Father Pacholczyk makes me embarrassed to admit that I too would vote No.

I'm not going to make an argument here. I'll just point out that, when it comes to dying, there are more than two or three choices. Some people believe dying people should be kept alive for as long as medically possible, no matter how they or their families feel about it, no matter how much suffering is involved. Other people believe that, in extreme cases, doctors should have the right to administer lethal drugs to dying patients (euthanasia). Physician-assisted suicide lies between these two positions. So do hospice care, palliative care, and other dignified alternatives to either prolonging suffering, on the one hand, or causing death, on the other.

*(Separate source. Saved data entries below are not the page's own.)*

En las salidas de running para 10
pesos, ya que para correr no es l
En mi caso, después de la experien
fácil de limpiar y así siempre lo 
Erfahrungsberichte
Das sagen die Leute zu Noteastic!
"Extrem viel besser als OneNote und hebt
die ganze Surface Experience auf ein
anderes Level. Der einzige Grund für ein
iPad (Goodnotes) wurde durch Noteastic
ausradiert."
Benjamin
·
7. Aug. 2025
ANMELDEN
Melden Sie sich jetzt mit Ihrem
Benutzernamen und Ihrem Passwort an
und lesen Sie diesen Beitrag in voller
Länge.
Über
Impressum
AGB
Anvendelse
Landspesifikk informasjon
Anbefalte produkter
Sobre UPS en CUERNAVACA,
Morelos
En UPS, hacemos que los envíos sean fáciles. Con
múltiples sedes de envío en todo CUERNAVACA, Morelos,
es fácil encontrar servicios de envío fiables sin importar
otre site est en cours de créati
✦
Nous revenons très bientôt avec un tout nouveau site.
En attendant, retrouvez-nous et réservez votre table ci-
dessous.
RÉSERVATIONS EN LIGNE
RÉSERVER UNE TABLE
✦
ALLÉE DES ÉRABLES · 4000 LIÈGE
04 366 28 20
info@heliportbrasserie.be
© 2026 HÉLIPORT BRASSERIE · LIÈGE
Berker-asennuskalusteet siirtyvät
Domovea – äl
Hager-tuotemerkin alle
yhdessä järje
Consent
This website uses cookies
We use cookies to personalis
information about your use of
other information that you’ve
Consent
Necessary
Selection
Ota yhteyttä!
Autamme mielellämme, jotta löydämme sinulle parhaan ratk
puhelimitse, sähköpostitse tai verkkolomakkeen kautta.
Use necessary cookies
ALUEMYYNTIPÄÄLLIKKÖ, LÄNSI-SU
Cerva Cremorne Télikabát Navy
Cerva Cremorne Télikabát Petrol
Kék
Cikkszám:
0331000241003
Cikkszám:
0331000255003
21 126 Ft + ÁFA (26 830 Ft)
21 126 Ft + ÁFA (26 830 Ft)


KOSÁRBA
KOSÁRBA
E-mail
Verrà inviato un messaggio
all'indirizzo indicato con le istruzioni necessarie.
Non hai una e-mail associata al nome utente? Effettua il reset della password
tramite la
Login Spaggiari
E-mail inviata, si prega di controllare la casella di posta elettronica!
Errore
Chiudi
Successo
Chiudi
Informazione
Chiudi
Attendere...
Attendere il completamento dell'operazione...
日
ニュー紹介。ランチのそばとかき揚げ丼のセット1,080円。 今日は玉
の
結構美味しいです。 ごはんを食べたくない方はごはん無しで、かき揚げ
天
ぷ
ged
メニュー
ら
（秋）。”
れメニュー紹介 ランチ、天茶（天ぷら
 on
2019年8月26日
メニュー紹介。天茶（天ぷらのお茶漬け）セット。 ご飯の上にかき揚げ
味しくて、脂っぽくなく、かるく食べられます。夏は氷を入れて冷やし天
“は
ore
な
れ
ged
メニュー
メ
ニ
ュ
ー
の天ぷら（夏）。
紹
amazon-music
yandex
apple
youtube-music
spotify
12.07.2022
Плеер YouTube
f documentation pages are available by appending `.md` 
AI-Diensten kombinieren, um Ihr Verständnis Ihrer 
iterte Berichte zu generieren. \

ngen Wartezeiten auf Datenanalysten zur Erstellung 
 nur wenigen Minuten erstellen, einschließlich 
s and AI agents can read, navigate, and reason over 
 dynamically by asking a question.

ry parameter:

I believe that a lot of people support physician-assisted suicide or euthanasia because they fear they have only one alternative--to be kept alive for days, weeks, months, or even years of misery through painful interventions. Extremism breeds extremism. There are other approaches to terminal illness, however, as Bill Keller's excellent article in Sunday's New York Times points out. Last month Keller's father-in-law, Anthony Gilbey, died in a U.K. hospital of inoperable cancer. In "How to Die," Keller describes the older man's six-day dying process and the decisions--personal, medical, and political--that made his death dignified, loving, and peaceful. "We should all die so well," Keller concludes.

The approach used with Mr Gilbey, the Liverpool Care Pathway, doesn't appeal to extremists on either side, says Keller. "'Pro-life' lobbyists ... portray it as a back-door form of euthanasia.... Euthanasia advocates ... say it isn’t euthanasia-like enough." It is, however, realistic, compassionate, family oriented, spiritually sensitive, and sensible. It allowed Mr Gilbey to die at peace with God and his family, knowing he was loved.

The Liverpool Care Pathway is the standard approach "in most British hospitals and in several other countries [where, by the way, assisted suicide is illegal] — but not ours," writes Keller. "When I asked one American end-of-life specialist what chance he saw that something of the kind could be replicated here, the answer was immediate: 'Zero.'"

Learn more about how we Americans could choose to die with dignity, if only we were willing to give up our politically exacerbated extremism. Read Bill Keller's moving (and short) article. Click here.

1 comment: said...

I do not want a good doctor; I would prefer a good vet. I want my treatment discussions to include my quality of life with/without treatment, the cost of treatment, level of discomfort with/without treatment, life expectancy with/without without treatment (plus the quality of the extra time), side effects of treatment, and even euthanasia and it's timing.